Exact reproduction of the data is required, with images excluded.

[Transcribed page contents]
Segment Open
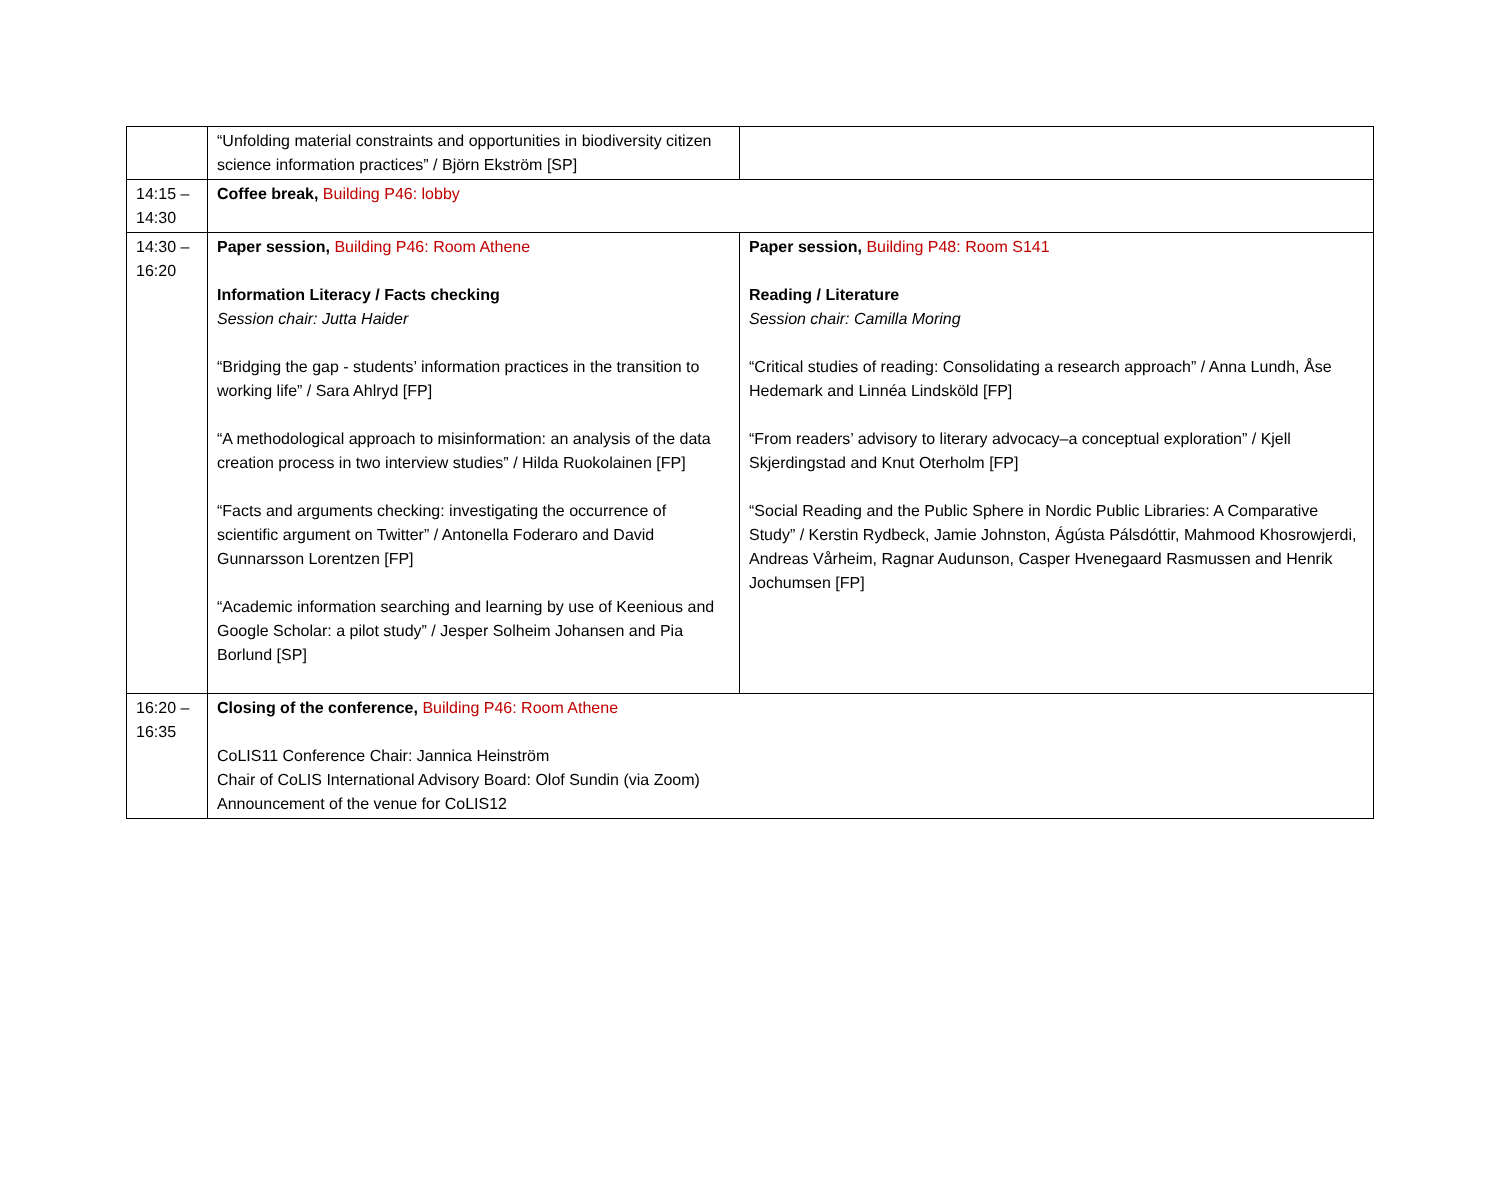| | “Unfolding material constraints and opportunities in biodiversity citizen science information practices” / Björn Ekström [SP] | |
| 14:15 – 14:30 | Coffee break, Building P46: lobby | |
| 14:30 – 16:20 | Paper session, Building P46: Room Athene Information Literacy / Facts checking Session chair: Jutta Haider “Bridging the gap - students’ information practices in the transition to working life” / Sara Ahlryd [FP] “A methodological approach to misinformation: an analysis of the data creation process in two interview studies” / Hilda Ruokolainen [FP] “Facts and arguments checking: investigating the occurrence of scientific argument on Twitter” / Antonella Foderaro and David Gunnarsson Lorentzen [FP] “Academic information searching and learning by use of Keenious and Google Scholar: a pilot study” / Jesper Solheim Johansen and Pia Borlund [SP] | Paper session, Building P48: Room S141 Reading / Literature Session chair: Camilla Moring “Critical studies of reading: Consolidating a research approach” / Anna Lundh, Åse Hedemark and Linnéa Lindsköld [FP] “From readers’ advisory to literary advocacy–a conceptual exploration” / Kjell Skjerdingstad and Knut Oterholm [FP] “Social Reading and the Public Sphere in Nordic Public Libraries: A Comparative Study” / Kerstin Rydbeck, Jamie Johnston, Ágústa Pálsdóttir, Mahmood Khosrowjerdi, Andreas Vårheim, Ragnar Audunson, Casper Hvenegaard Rasmussen and Henrik Jochumsen [FP] |
| 16:20 – 16:35 | Closing of the conference, Building P46: Room Athene CoLIS11 Conference Chair: Jannica Heinström Chair of CoLIS International Advisory Board: Olof Sundin (via Zoom) Announcement of the venue for CoLIS12 | |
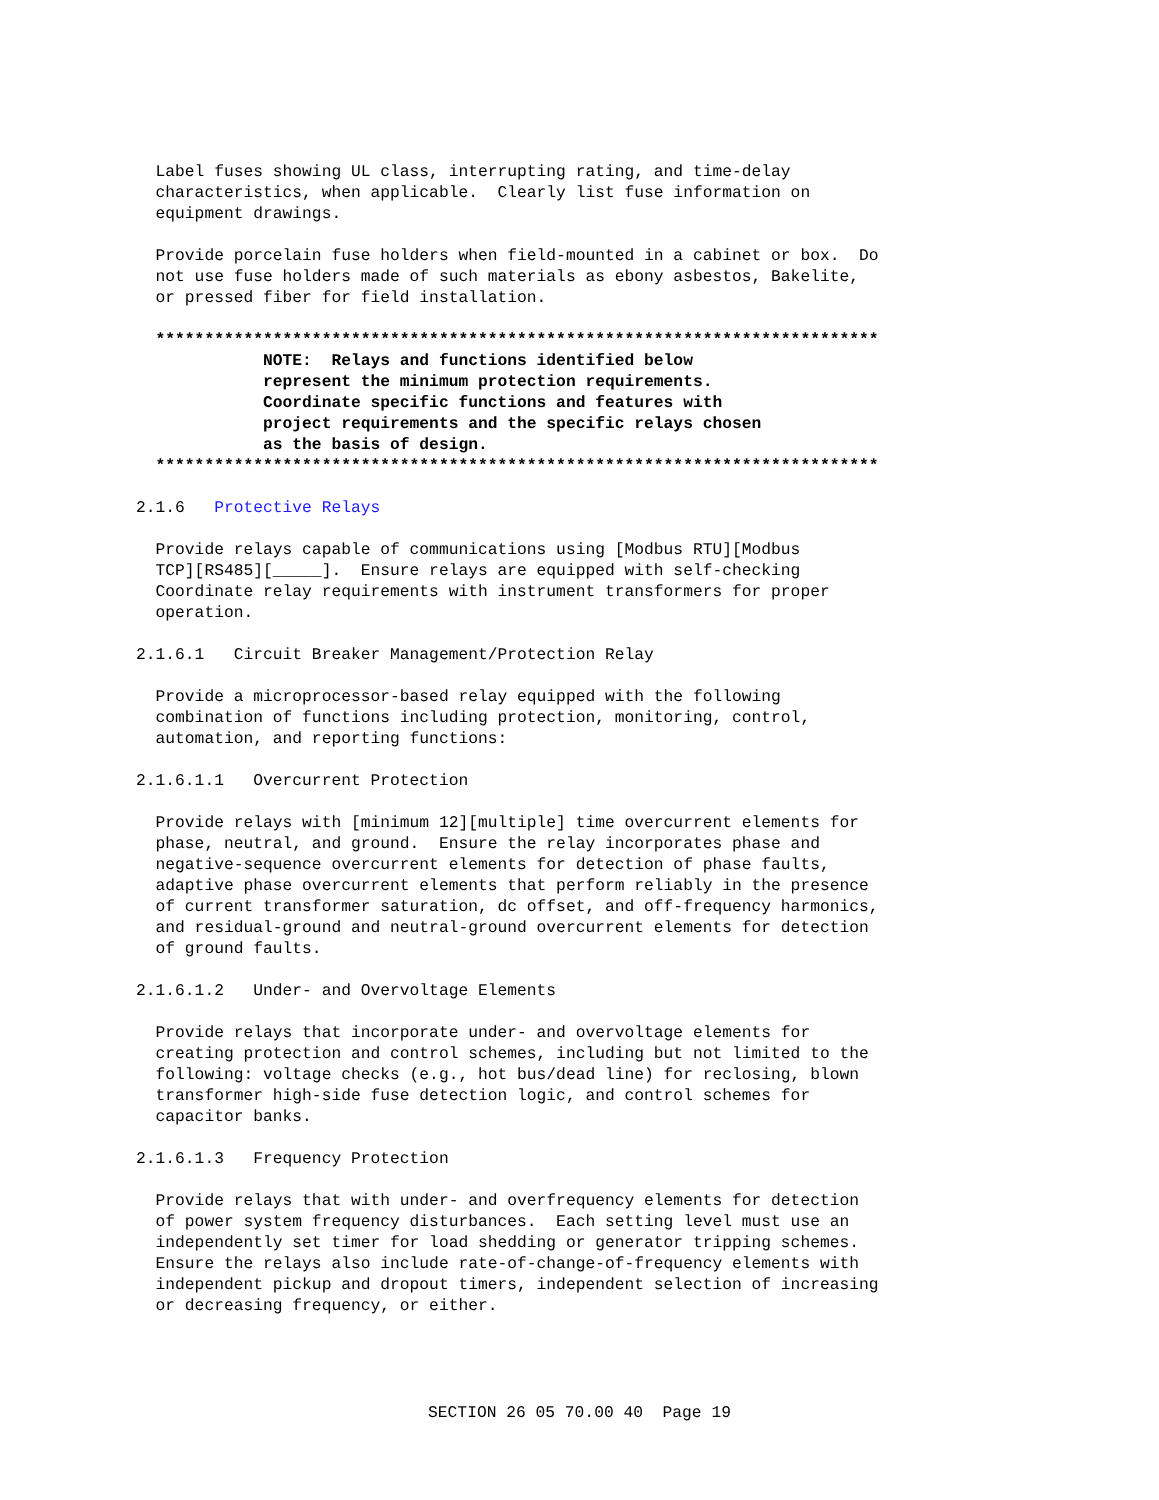Label fuses showing UL class, interrupting rating, and time-delay
  characteristics, when applicable.  Clearly list fuse information on
  equipment drawings.

  Provide porcelain fuse holders when field-mounted in a cabinet or box.  Do
  not use fuse holders made of such materials as ebony asbestos, Bakelite,
  or pressed fiber for field installation.

  **************************************************************************
             NOTE:  Relays and functions identified below
             represent the minimum protection requirements.
             Coordinate specific functions and features with
             project requirements and the specific relays chosen
             as the basis of design.
  **************************************************************************

2.1.6   Protective Relays

  Provide relays capable of communications using [Modbus RTU][Modbus
  TCP][RS485][_____].  Ensure relays are equipped with self-checking
  Coordinate relay requirements with instrument transformers for proper
  operation.

2.1.6.1   Circuit Breaker Management/Protection Relay

  Provide a microprocessor-based relay equipped with the following
  combination of functions including protection, monitoring, control,
  automation, and reporting functions:

2.1.6.1.1   Overcurrent Protection

  Provide relays with [minimum 12][multiple] time overcurrent elements for
  phase, neutral, and ground.  Ensure the relay incorporates phase and
  negative-sequence overcurrent elements for detection of phase faults,
  adaptive phase overcurrent elements that perform reliably in the presence
  of current transformer saturation, dc offset, and off-frequency harmonics,
  and residual-ground and neutral-ground overcurrent elements for detection
  of ground faults.

2.1.6.1.2   Under- and Overvoltage Elements

  Provide relays that incorporate under- and overvoltage elements for
  creating protection and control schemes, including but not limited to the
  following: voltage checks (e.g., hot bus/dead line) for reclosing, blown
  transformer high-side fuse detection logic, and control schemes for
  capacitor banks.

2.1.6.1.3   Frequency Protection

  Provide relays that with under- and overfrequency elements for detection
  of power system frequency disturbances.  Each setting level must use an
  independently set timer for load shedding or generator tripping schemes.
  Ensure the relays also include rate-of-change-of-frequency elements with
  independent pickup and dropout timers, independent selection of increasing
  or decreasing frequency, or either.
SECTION 26 05 70.00 40  Page 19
Segment Closed
» **ANSWER SECTION**
| | “Unfolding material constraints and opportunities in biodiversity citizen science information practices” / Björn Ekström [SP] | |
| 14:15 – 14:30 | Coffee break, Building P46: lobby | |
| 14:30 – 16:20 | Paper session, Building P46: Room Athene Information Literacy / Facts checking Session chair: Jutta Haider “Bridging the gap - students’ information practices in the transition to working life” / Sara Ahlryd [FP] “A methodological approach to misinformation: an analysis of the data creation process in two interview studies” / Hilda Ruokolainen [FP] “Facts and arguments checking: investigating the occurrence of scientific argument on Twitter” / Antonella Foderaro and David Gunnarsson Lorentzen [FP] “Academic information searching and learning by use of Keenious and Google Scholar: a pilot study” / Jesper Solheim Johansen and Pia Borlund [SP] | Paper session, Building P48: Room S141 Reading / Literature Session chair: Camilla Moring “Critical studies of reading: Consolidating a research approach” / Anna Lundh, Åse Hedemark and Linnéa Lindsköld [FP] “From readers’ advisory to literary advocacy–a conceptual exploration” / Kjell Skjerdingstad and Knut Oterholm [FP] “Social Reading and the Public Sphere in Nordic Public Libraries: A Comparative Study” / Kerstin Rydbeck, Jamie Johnston, Ágústa Pálsdóttir, Mahmood Khosrowjerdi, Andreas Vårheim, Ragnar Audunson, Casper Hvenegaard Rasmussen and Henrik Jochumsen [FP] |
| 16:20 – 16:35 | Closing of the conference, Building P46: Room Athene CoLIS11 Conference Chair: Jannica Heinström Chair of CoLIS International Advisory Board: Olof Sundin (via Zoom) Announcement of the venue for CoLIS12 | |
Label fuses showing UL class, interrupting rating, and time-delay
  characteristics, when applicable.  Clearly list fuse information on
  equipment drawings.

  Provide porcelain fuse holders when field-mounted in a cabinet or box.  Do
  not use fuse holders made of such materials as ebony asbestos, Bakelite,
  or pressed fiber for field installation.

  **************************************************************************
             NOTE:  Relays and functions identified below
             represent the minimum protection requirements.
             Coordinate specific functions and features with
             project requirements and the specific relays chosen
             as the basis of design.
  **************************************************************************

2.1.6   Protective Relays

  Provide relays capable of communications using [Modbus RTU][Modbus
  TCP][RS485][_____].  Ensure relays are equipped with self-checking
  Coordinate relay requirements with instrument transformers for proper
  operation.

2.1.6.1   Circuit Breaker Management/Protection Relay

  Provide a microprocessor-based relay equipped with the following
  combination of functions including protection, monitoring, control,
  automation, and reporting functions:

2.1.6.1.1   Overcurrent Protection

  Provide relays with [minimum 12][multiple] time overcurrent elements for
  phase, neutral, and ground.  Ensure the relay incorporates phase and
  negative-sequence overcurrent elements for detection of phase faults,
  adaptive phase overcurrent elements that perform reliably in the presence
  of current transformer saturation, dc offset, and off-frequency harmonics,
  and residual-ground and neutral-ground overcurrent elements for detection
  of ground faults.

2.1.6.1.2   Under- and Overvoltage Elements

  Provide relays that incorporate under- and overvoltage elements for
  creating protection and control schemes, including but not limited to the
  following: voltage checks (e.g., hot bus/dead line) for reclosing, blown
  transformer high-side fuse detection logic, and control schemes for
  capacitor banks.

2.1.6.1.3   Frequency Protection

  Provide relays that with under- and overfrequency elements for detection
  of power system frequency disturbances.  Each setting level must use an
  independently set timer for load shedding or generator tripping schemes.
  Ensure the relays also include rate-of-change-of-frequency elements with
  independent pickup and dropout timers, independent selection of increasing
  or decreasing frequency, or either.
SECTION 26 05 70.00 40  Page 19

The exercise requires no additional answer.